ECLI:NL:HR:2005:AT4421
Hoge Raad
- Cassatie
- C.J.G. Bleichrodt
- J.P. Balkema
- A.J.A. Dorst
- Rechtspraak.nl
Rechtshulpverzoek en machtiging in het kader van artikel 552m Sv
In deze zaak gaat het om een sprongcassatie tegen een beschikking van de Rechtbank te Assen, waarbij verlof is verleend tot het ter beschikking stellen van inbeslaggenomen stukken aan de Officier van Justitie. De betrokkenen, vertegenwoordigd door mr. Chr. Koers, hebben cassatie ingesteld tegen de beslissing van de rechtbank van 1 oktober 2004. De kern van het geschil betreft de vraag of de machtiging voor het rechtshulpverzoek correct is verleend.
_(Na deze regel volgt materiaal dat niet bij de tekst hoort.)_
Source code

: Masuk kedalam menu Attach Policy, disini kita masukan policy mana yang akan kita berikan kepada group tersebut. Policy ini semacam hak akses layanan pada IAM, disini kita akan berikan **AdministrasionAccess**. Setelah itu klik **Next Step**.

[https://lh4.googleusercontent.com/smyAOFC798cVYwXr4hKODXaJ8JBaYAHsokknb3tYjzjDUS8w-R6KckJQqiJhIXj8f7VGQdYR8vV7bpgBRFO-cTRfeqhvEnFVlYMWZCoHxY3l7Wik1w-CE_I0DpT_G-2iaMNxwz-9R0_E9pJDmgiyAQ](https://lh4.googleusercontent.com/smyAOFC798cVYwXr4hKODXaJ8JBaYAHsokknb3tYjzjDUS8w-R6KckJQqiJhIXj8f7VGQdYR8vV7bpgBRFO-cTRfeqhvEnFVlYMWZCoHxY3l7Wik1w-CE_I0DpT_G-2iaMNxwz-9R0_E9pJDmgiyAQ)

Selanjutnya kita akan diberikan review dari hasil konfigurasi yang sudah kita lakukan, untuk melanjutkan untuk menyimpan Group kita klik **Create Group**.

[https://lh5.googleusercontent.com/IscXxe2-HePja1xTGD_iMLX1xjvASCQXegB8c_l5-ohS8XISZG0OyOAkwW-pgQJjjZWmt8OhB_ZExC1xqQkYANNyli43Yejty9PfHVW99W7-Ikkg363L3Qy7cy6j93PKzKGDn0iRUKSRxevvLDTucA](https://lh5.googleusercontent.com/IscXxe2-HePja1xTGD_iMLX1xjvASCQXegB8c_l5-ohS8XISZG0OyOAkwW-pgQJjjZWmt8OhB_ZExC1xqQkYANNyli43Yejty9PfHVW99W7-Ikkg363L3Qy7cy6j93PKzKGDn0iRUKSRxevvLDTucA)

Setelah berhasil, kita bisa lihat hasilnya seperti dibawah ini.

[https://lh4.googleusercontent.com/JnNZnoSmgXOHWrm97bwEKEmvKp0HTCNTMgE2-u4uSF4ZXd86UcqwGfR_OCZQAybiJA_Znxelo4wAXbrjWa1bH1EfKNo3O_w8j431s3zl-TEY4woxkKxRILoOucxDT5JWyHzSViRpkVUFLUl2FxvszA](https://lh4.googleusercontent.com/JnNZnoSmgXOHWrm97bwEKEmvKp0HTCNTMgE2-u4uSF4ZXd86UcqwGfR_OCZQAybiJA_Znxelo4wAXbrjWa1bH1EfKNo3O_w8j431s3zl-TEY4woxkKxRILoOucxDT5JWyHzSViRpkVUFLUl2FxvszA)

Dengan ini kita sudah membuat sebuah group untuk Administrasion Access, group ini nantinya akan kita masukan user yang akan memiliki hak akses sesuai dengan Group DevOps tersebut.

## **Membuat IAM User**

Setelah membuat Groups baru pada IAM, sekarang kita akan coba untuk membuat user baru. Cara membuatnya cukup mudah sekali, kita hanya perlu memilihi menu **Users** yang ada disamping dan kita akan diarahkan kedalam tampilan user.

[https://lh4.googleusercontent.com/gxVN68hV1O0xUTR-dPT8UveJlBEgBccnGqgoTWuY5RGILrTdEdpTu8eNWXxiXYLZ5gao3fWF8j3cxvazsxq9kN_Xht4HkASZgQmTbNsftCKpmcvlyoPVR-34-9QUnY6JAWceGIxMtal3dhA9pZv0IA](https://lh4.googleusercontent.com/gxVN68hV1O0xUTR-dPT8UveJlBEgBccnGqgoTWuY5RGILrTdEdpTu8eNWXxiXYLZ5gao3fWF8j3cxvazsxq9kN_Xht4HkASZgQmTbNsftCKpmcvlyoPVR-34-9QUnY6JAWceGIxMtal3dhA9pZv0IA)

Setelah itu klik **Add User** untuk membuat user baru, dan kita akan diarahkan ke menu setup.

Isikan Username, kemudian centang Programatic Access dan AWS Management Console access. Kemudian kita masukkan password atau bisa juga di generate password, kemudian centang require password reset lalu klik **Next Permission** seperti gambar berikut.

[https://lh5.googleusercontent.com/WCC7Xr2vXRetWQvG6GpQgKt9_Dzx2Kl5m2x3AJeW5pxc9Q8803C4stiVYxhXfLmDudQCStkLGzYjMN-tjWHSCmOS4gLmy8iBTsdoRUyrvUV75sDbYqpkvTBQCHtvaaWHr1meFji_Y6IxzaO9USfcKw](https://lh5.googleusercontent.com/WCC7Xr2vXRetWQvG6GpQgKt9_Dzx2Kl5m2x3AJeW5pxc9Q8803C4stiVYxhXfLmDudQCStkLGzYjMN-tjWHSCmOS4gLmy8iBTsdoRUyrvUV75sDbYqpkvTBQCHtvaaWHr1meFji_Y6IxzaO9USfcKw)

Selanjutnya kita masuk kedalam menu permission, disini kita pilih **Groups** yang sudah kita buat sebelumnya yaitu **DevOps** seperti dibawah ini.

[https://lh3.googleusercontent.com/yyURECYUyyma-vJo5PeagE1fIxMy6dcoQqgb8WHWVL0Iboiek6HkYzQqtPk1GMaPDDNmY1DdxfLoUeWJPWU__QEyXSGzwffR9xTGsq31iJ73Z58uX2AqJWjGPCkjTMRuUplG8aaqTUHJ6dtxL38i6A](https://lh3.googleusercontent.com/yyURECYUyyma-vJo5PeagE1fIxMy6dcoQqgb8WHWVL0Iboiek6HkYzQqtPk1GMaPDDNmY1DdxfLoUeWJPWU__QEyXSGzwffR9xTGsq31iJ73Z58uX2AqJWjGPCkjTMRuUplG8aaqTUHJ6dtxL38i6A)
De rechtbank heeft geoordeeld dat de machtiging is gericht aan mw. mr. C.C. Westerling-Diderich van het Internationaal Rechtshulp Centrum Noord te Assen, en niet aan de (hoofd)officier van justitie. Dit roept de vraag op of de machtiging zoals bedoeld in artikel 552m, derde lid, van het Wetboek van Strafvordering, correct is toegepast. De Hoge Raad oordeelt dat er geen specifieke wetsbepaling is die aangeeft aan wie de machtiging moet worden verstrekt, en dat de opvatting dat deze uitsluitend aan de officier van justitie moet worden gegeven, niet juist is. De Hoge Raad bevestigt dat de rechtbank correct heeft geoordeeld en dat de machtiging van de Minister van Justitie voldoende is om rechtshulp te verlenen. De Hoge Raad verwerpt de beroepen, omdat het middel niet tot cassatie kan leiden en er geen grond is voor vernietiging van de bestreden beschikking.